HRTFformer: A Spatially-Aware Transformer for Individual HRTF Upsampling in Immersive Audio Rendering

Abstract

Individual Head-Related Transfer Functions (HRTFs) are starting to be introduced in many commercial immersive audio applications and are crucial for realistic spatial audio rendering. However, one of the main hesitations regarding their introduction is that creating individual HRTFs is impractical at scale due to the complexities of the HRTF measurement process. To mitigate this drawback, HRTF spatial upsampling has been proposed with the aim of reducing the measurements required. While prior work has seen success with different machine learning (ML) approaches, these models often struggle with long-range preservation of local spatial variation patterns across neighbouring source directions and generalization at high upsampling factors. In this paper, we propose a novel transformer-based architecture for HRTF upsampling, leveraging the attention mechanism to better capture spatial correlations across the HRTF sphere.

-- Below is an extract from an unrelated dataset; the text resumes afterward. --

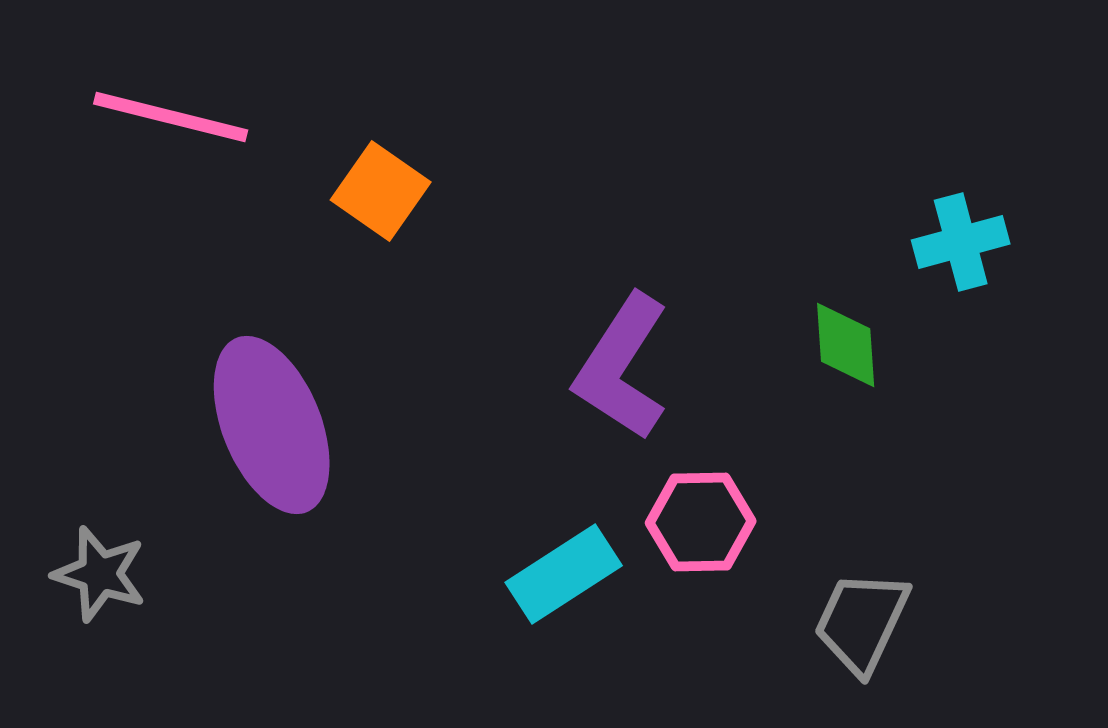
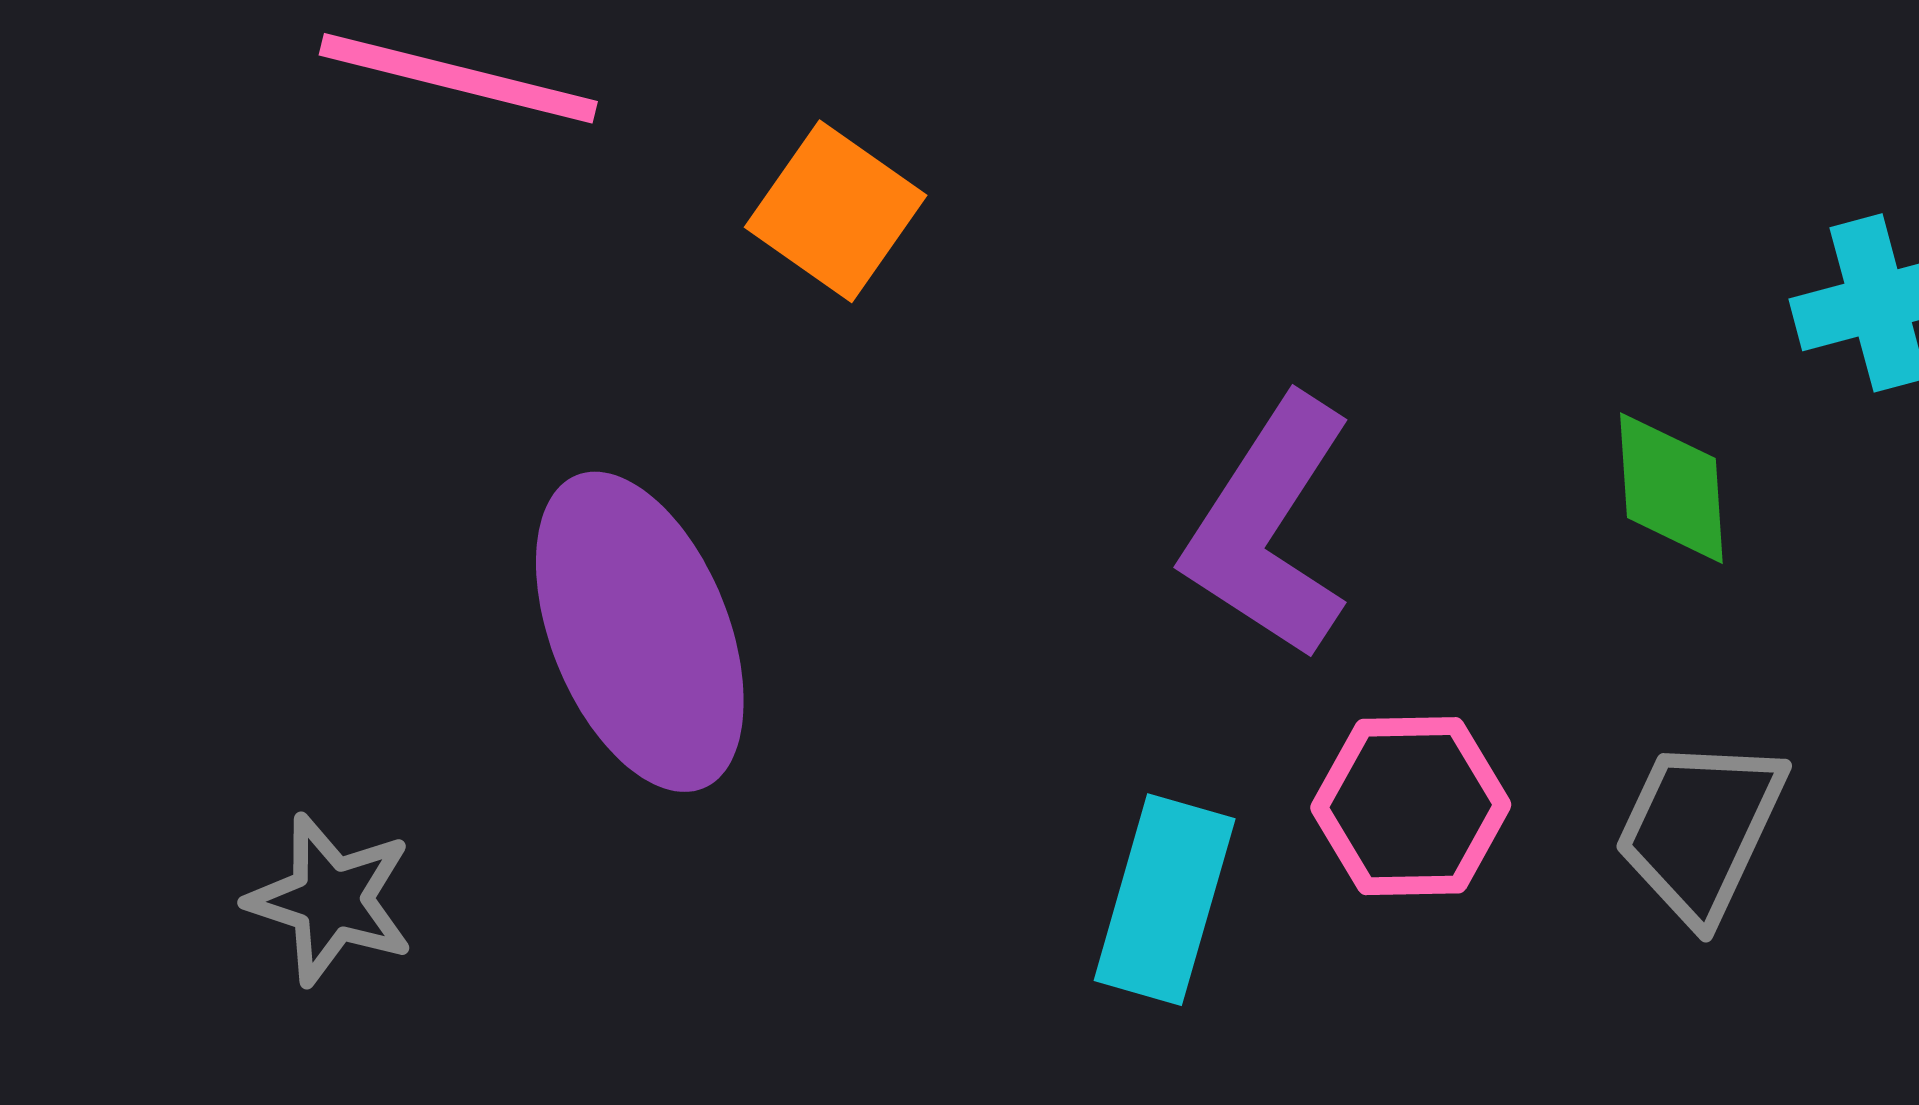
cyan rectangle: (564, 574) -> (1165, 900), turned -41
gray trapezoid: (862, 622) -> (1700, 829), moved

Working in the spherical harmonic (SH) domain, our model learns to reconstruct high-resolution HRTFs from sparse input measurements with significantly improved accuracy. To enhance spatial coherence, we introduce a neighbour dissimilarity loss that promotes magnitude smoothness, yielding more realistic upsampling. We evaluate our method using both perceptual localization models and objective spectral distortion metrics. Experiments show that our model outperforms existing methods across several evaluation metrics in generating realistic, high-fidelity HRTFs.